TASK MATERIAL

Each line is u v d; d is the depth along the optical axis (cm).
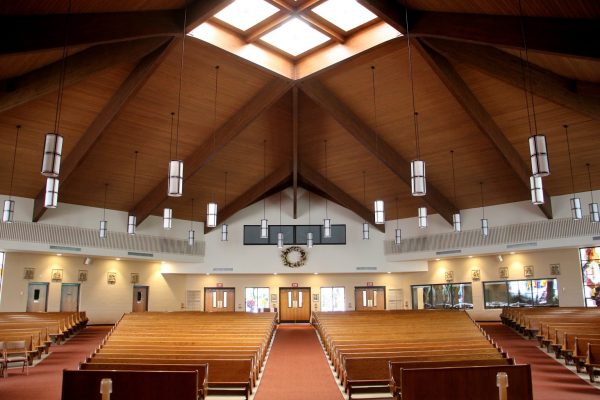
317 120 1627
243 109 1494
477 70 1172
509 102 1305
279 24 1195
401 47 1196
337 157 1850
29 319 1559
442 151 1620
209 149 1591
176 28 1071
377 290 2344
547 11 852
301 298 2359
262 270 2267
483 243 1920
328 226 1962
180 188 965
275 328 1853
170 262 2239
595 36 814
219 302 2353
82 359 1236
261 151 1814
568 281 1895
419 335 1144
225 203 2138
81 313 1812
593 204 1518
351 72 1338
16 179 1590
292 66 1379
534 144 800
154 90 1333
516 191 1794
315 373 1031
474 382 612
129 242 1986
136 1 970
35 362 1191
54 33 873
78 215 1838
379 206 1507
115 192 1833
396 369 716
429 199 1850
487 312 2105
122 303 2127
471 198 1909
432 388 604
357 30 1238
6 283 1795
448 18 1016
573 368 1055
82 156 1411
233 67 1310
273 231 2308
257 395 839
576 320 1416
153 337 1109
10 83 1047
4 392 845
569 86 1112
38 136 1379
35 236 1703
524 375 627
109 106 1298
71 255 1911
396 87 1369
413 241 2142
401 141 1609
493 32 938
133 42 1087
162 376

TASK PROMPT
Provide an exact copy of the records, excluding every picture.

SOLUTION BELOW
Each line is u v d; d is the depth along the optical axis (cm).
317 120 1627
243 109 1494
477 70 1172
509 102 1305
279 24 1195
401 47 1196
337 157 1850
29 319 1559
442 151 1620
209 149 1591
176 28 1071
377 290 2344
547 11 852
301 298 2359
262 270 2267
483 243 1920
328 226 1962
180 188 965
275 328 1853
170 262 2239
595 36 814
219 302 2353
82 359 1236
261 151 1814
568 281 1895
419 335 1144
225 203 2138
81 313 1812
593 204 1518
351 72 1338
16 179 1590
292 66 1379
534 144 800
154 90 1333
516 191 1794
315 373 1031
474 382 612
129 242 1986
136 1 970
35 362 1191
54 33 873
78 215 1838
379 206 1507
115 192 1833
396 369 716
429 199 1850
487 312 2105
122 303 2127
471 198 1909
432 388 604
357 30 1238
6 283 1795
448 18 1016
573 368 1055
82 156 1411
233 67 1310
273 231 2308
257 395 839
576 320 1416
153 337 1109
10 83 1047
4 392 845
569 86 1112
38 136 1379
35 236 1703
524 375 627
109 106 1298
71 255 1911
396 87 1369
413 241 2142
401 141 1609
493 32 938
133 42 1087
162 376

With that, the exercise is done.